At the launch temperature of the Challenger, the binary model predicts there is a near guarantee that at least one O-ring will fail. The full model likewise predicts a high probability of each individual O-ring failing at nearly 75%. With the O-rings being assumed IID as required for the Binomial distribution, the expected number of O-ring failures on a single launch is then given by:

$E[Y] = n * p = 6 * \hat{\pi}(T)$

where n = 6 from the six IID O-rings on each launch and p = $\hat{\pi}(T)$ is the estimated probability of an individual O-ring failing at a specific temperature as given by the full model. Again, by design only the full model can estimate how many O-rings on a given launch may fail. The binary model is only useful for understanding if at least one O-ring will fail, without regard to the total number.

Original Mistakes

A key feature of Morton Thiokol’s original analysis was that all launches which had zero O-ring failures were omitted. $^{[1]}$ This was justified by assuming they had nothing to offer to an understanding why O-rings may fail, or if temperature could be related. However, to falsify the claim that temperature is related to O-ring failure, both successes and failures of O-rings must be considered. Attempting to do so only based on examples of O-rings which failed, or conversely O-rings which did not fail, is impossible. Especially when a causal effect is suspected, an analysis which attempts to do so does not meet fundamental criteria of science.

An identical subset of the launch data as used by Morton Thiokol can be replicated. With this, the same structure of the full model can be fit to determine how it may impact analysis.

Figure 5 shows the number of predicted O-ring failures per launch over a range of temperatures, along with the Wald confidence intervals. The two curves are both generated from the full model, one which uses only the data subset Morton Thiokol considered and one on the full data. Like Figure 4, the vertical line indicates the launch temperature on the morning of the Challenger disaster of 36 °F.

Most notably, using only the subset data implies that temperature is not related to O-ring failure. Instead, the predicted number of failures is constant around one. At higher and lower temperatures the Wald confidence interval grows wider, but this is due to a lack of observations outside of the six which remain. This also highlights that in addition to being biased, this subset is incredibly small. When already starting with rare events such as Space Shuttle launches, any further reduction in dataset size must be well motivated. As a result, with only six observations and two parameters in the model, the available degrees of freedom are nearly exhausted.

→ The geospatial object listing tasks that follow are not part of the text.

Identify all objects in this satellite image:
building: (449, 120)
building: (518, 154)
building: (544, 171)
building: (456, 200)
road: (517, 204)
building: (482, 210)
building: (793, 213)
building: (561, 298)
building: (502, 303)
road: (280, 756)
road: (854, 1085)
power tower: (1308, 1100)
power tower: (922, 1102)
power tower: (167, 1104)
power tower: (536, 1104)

On the other hand, the full model with all data tracks previous Shuttle launches well. The only point which does not fit this curve is the observation with two O-ring failures at a temperature of about ~75°F. Even though this point is far from the predictions of the model, it does not appear to have skewed its fit.

Importantly, the model with all data predicts that about four out of the six primary O-rings would fail at the launch temperature of the Challenger. This is an key result, as no previous launch had greater than two O-ring failures observed. As mentioned earlier, these six primary O-rings were intended to be redundant with six secondary O-rings. However, early in the Shuttle program it was known that a phenomena specific to the secondary O-rings could occur which rendered them useless at the start of each launch. If this happened at the same time as a primary O-ring failed, then it was already known that the result would be a catastrophe. Therefore, with four primary O-rings expected to fail at launch, the Challenger disaster would only have been averted if all four of the secondary O-rings to these did not also start the launch non-functional.